━━━━━ DOCUMENT EXCERPT ━━━━━
As can be seen, this is a very complex, and sometimes confusing, narrative
structure. Either ERB was experimenting, or having fun, or both. Anyway,
it is not half as interesting as the story itself.
I have no dispute with Mr. Bozarth over the identity of the U.N. I mean,
after all, since ERB wrote the story it is a logical assumption that he
expected his readers to believe that was the U.N. As we know from the Barsoomian
Mythos, it was not uncommon for ERB to give fake backgrounds to his story
were he was a major character. (See, “The Epiphanies of John Carter and
the Fake Autobiographies of ERB,” ERBzine
3908 and ERBzine 3311.)
What is different, however, between the Barsoomian Mythos and the Caspakian
Trilogy, is that in the Mythos, ERB identifies himself specifically as
John Carter’s nephew. In contrast, there is no way of positively identifying
the U.N. in the Trilogy by any other information than that which is given...which,
as we shall see, is bleak.
A. The Unidentified Narrator (U.N.)
This is the man who finds the journal hidden in the bottle. His purpose,
of course, is to establish a foundation for the suspension of disbelief
to follow. ERB had a lot of fun with how this story is told, for the personalities
of Tyler, Billings, and Bradley differ widely. Tyler is an idiot when it
comes to trusting blood-thirsty, double-dealing, back-stabbing Prussian
nobility, who has a very non-John Carter defeatist philosophy of life.
Billlings is more worldly, but his weakness for adventure and discovery,
like that of Tarzan’s in Tarzan at the Earth's Core, is reckless
and puts everyone’s hope of rescue in dire peril. And last of all, Bradley
is the utmost pragmatist, whose running joke line is the conservation of
ammunition. From all these different points of view, Caspak is revealed,
much as the life of Jesus must be pieced together from the biased and heavily
redacted sources which make up the New Testament.
━━━━━
## GOAL OF THE EXERCISE:
Using the Caspak essay above, decide whether each statement agrees with it, and give yes or no with the deciding words quoted. (a) Bradley's running joke line is about saving ammunition. (b) The writer disagrees with Mr. Bozarth about who the U.N. is. (c) In the Barsoomian Mythos, ERB names himself as John Carter's nephew.
━━━━━ DATA EXCERPT ━━━━━
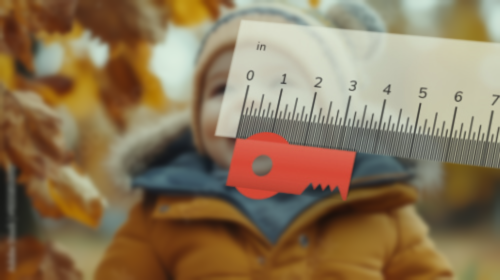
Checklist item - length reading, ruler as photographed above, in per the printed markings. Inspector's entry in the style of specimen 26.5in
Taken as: 3.5in
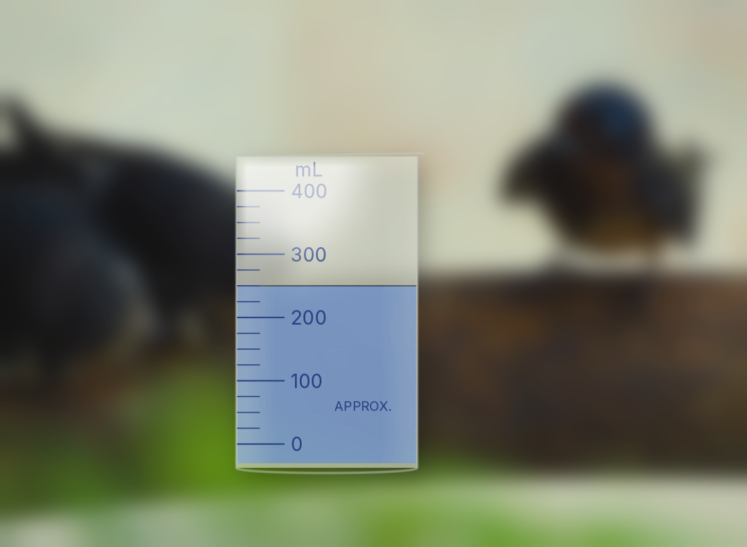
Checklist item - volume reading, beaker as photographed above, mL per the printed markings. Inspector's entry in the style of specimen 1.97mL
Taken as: 250mL
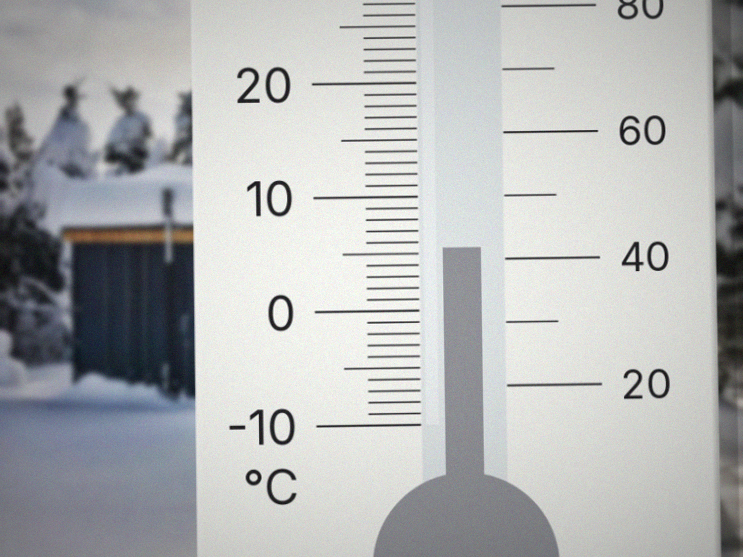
━━━━━
## TASK OUTPUT:
(a) Yes: "whose running joke line is the conservation of ammunition"
(b) No: "I have no dispute with Mr. Bozarth over the identity of the U.N."
(c) Yes: "ERB identifies himself specifically as John Carter’s nephew"